Your First Year In New York City (If You’re Anything Like Me)

By

If you’re anything like me, you will move to New York City. You’ll take a picture and post it on Instagram so everyone knows that you have officially moved to New York City. You’ll drink a large margarita with a friend to celebrate. And the sun will bask down on you and you’ll look at your friend and you’ll be happy because you live in New York City.

If you’re anything like me, you will stay with friends in Brooklyn. You won’t be there for more than two weeks. You’ll end up staying for two months. The room you’re in has no window. Your plans will change so many times until you finally sign a lease in Harlem. You will eat steak on the floor with your roommates on your first night there. There will be a fridge in your living room for two weeks.

If you’re anything like me, you will go to auditions. You’ll see too many people you know. You’ll see even more people you don’t know. Those people will judge you. And you will judge those people. You’ll sit in quiet waiting rooms and try to give off the vibe that you really don’t care if you get the job. You care.

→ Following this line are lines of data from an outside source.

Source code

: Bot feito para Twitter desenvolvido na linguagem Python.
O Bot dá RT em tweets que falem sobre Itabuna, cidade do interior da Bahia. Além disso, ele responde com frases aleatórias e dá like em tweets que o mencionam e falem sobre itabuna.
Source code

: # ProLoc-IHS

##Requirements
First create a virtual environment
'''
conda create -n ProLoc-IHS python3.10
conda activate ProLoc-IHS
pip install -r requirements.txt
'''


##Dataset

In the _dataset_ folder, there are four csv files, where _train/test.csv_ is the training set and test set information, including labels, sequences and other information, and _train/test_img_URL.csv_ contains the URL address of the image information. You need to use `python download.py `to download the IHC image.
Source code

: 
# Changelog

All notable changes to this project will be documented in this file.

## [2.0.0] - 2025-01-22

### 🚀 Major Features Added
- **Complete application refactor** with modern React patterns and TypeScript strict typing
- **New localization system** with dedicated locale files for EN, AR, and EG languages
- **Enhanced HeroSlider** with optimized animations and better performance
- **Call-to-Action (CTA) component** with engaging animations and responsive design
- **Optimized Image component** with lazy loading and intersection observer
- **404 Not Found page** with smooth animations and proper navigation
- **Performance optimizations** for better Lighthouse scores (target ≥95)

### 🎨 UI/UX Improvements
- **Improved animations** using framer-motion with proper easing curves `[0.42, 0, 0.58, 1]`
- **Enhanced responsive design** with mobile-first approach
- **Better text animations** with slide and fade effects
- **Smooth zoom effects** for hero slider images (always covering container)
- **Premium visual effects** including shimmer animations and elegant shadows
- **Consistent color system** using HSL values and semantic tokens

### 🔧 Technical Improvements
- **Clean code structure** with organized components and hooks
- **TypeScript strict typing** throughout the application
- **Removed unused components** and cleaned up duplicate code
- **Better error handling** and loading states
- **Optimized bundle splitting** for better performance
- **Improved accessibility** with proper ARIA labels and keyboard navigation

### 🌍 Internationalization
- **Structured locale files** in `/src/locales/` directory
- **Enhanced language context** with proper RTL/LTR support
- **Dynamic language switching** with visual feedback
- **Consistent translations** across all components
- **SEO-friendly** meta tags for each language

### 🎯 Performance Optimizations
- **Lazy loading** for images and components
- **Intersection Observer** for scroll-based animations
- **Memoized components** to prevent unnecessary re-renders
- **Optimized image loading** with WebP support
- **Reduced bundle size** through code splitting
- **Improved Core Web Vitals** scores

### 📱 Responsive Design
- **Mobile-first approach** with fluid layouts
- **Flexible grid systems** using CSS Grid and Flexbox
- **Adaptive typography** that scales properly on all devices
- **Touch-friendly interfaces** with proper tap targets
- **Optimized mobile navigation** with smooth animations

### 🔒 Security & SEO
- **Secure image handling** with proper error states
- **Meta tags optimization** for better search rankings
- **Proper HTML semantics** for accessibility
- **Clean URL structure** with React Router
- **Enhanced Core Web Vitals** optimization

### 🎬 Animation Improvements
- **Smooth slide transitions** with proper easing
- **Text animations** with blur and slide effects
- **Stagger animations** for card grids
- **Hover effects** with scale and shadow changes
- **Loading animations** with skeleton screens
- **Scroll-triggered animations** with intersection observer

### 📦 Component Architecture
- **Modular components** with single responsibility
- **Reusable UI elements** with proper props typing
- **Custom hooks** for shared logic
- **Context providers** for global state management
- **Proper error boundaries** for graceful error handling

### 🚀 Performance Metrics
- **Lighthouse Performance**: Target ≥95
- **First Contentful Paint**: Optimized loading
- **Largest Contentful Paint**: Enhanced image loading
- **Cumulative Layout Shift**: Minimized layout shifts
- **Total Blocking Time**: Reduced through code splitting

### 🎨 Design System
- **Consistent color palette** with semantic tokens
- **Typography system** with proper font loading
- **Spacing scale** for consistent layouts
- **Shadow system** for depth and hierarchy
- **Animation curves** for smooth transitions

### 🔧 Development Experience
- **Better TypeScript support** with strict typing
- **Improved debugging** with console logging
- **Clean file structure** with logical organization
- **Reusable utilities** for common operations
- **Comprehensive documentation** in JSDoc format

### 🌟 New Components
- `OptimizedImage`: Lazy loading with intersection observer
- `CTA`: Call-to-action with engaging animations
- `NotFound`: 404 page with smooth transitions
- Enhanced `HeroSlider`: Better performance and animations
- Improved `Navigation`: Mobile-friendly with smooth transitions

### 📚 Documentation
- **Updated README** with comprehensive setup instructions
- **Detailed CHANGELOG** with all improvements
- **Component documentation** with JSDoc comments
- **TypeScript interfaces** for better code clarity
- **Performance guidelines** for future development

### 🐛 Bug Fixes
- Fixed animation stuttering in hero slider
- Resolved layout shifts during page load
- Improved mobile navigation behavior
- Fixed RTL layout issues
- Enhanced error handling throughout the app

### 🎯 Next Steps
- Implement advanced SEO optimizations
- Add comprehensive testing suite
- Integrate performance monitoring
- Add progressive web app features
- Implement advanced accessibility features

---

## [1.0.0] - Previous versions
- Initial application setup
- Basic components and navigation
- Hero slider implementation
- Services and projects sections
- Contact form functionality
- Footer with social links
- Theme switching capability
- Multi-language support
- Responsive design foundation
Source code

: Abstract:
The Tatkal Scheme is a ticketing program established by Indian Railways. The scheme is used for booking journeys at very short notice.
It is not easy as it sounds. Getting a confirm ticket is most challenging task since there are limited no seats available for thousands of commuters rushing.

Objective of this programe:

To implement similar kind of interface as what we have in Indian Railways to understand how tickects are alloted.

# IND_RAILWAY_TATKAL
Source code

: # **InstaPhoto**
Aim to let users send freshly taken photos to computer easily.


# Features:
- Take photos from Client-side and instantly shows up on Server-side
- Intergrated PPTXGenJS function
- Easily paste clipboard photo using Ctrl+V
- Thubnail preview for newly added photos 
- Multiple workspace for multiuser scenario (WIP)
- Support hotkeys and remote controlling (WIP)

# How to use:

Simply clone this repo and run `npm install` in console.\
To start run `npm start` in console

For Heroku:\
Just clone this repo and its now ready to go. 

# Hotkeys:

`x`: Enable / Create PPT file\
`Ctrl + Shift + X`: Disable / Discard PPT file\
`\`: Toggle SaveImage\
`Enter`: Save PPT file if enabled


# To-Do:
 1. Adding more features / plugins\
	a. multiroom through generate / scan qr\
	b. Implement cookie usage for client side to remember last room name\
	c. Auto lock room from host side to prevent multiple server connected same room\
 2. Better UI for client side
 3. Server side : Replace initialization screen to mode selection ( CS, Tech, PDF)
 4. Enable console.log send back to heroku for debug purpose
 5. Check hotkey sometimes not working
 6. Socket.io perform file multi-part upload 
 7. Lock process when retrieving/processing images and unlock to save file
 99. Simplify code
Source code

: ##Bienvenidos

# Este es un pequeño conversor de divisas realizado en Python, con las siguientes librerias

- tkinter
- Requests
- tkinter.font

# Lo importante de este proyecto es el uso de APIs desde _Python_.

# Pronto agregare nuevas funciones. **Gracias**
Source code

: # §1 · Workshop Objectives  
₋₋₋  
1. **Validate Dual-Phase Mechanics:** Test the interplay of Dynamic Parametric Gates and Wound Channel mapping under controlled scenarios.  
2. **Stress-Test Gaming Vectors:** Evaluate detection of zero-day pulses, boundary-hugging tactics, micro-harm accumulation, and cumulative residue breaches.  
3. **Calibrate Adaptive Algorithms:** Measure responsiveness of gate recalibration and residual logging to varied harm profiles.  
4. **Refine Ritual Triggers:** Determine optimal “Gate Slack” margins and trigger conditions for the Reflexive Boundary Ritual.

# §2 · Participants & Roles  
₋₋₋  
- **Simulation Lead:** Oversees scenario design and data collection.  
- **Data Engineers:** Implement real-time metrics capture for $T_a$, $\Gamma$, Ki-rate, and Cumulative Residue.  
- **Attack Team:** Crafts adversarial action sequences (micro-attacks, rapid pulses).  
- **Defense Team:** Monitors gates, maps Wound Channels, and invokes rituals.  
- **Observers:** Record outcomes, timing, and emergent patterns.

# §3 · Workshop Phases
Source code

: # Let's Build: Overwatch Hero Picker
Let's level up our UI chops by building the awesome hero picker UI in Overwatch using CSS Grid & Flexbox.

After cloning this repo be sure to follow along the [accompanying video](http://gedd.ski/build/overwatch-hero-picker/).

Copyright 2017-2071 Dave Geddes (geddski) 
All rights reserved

If you’re anything like me, you will get a job at a small pizza place in the East Village. They will give you a shirt that is way too small. You’ll go to seedy, cash-only, gay bars with your twinky coworker from Sweden. Your boss will be crazy. She will accuse you of stealing wine. You’ll quit. Your friend will get you a job at his restaurant. You’ll wait on Topher Grace. You’ll spill soy sauce down the front of your white button down. You’ll make a lot of money.

If you’re anything like me, you will drink too much. You’ll dance with friends at Hells Kitchen gay bars. You’ll have “go-to” bars after work. A bartender will name your tab “two fags” and you’ll leave a one star yelp review and get him fired. You’ll go to speakeasies through hidden doors of Chinese restaurants where you sit on the floor and order twenty-two dollar cocktails. You will end up on a terrace in Hells Kitchen smoking weed with strangers. You’ll go on a rosé booze cruise on the Hudson where you tell everyone you’re a sommelier. You’ll get free bottle service at The High Line Ballroom cause you “know someone”. You’ll cut your shin open after drunkenly slipping on the street.

If you’re anything like me, work will become too much. You’ll leave the restaurant at 2 am. You’ll come back at 9 am. You won’t be able to go to auditions. You won’t be making as much money. You won’t be happy. You will go to a happy hour at a Tex Mex joint and get drunk and ask the manager if she’ll hire you. She will. You’ll quit your old job. You’ll wait on Jimmy Fallon. You’ll get numbers from boys. You’ll work with the best people. You’ll be so glad you found this job.

If you’re anything like me, you will go home for Christmas. Your sister will gift you a book entitled “Gay and Single Forever?”

If you’re anything like me, you will spend too much money at H&M. You’ll spend too much money on charcuterie boards. You’ll spend too much money picking up the check to impress a boy. You’ll spend too much money on nachos that are served in a baking pan the size of your torso. You’ll spend too much money on IKEA furniture. You’ll spend too much money on a trip to California because you’re young and you can and you’ll need the break. You’ll spend too much money on sweetgreen salads and sandwiches from your corner deli. You’ll spend too much money on a gym membership. You won’t go to the gym.

If you’re anything like me, you’ll work one temp job where you greet Meryl Streep as she walks in the door.

If you’re anything like me, you will take improv classes. You will see shows in a basement under a grocery store and you will strive to be in those shows. You will do your own shows in a basement under a bar. There will be no A/C. There will be four people in the audience. You will feel artistically fulfilled. You will feel challenged. You will feel happy. You won’t make any money.

If you’re anything like me, there will be boys. The guy that lives upstairs. The cute coworker with a boyfriend that loves to flirt with you. The hipster that makes you hole up in your room because you’re so sad that he cancelled. The guy that makes his own furniture. The actor who kisses you on the subway. That one guy who dated Jonathan Groff. The singer who’s never happy. The short guy who is leaving in two weeks. The guy you picked up at the bar.

If you’re anything like me, you will still be single.

If you’re anything like me, you will have anxiety for the first time in your life. You will go to therapy. Your therapist will be old and detached and kind of creepy. You will talk about the boys. You will talk about your family. You will talk about your past. You will still have anxiety.

If you’re anything like me, you will also go to Therapy. Therapy is the name of a gay bar.

If you’re anything like me, you will go see The Avett Brothers in concert at Madison Square Garden. You’ll take your crying friend home in a cab on his birthday. You’ll be on an empty subway car and put it on your Snapchat story. You will see tragedy in the world and really feel it for the first time in your life. You’ll read a book that will make you cry on the 1 train. You’ll use Tinder. And Bumble. And Grindr. You’ll ride the A train for two hours to Rockaway Beach and eat a whole bag of Doritos while getting sunburnt. And before you know it, you’ve spent a whole year in New York City.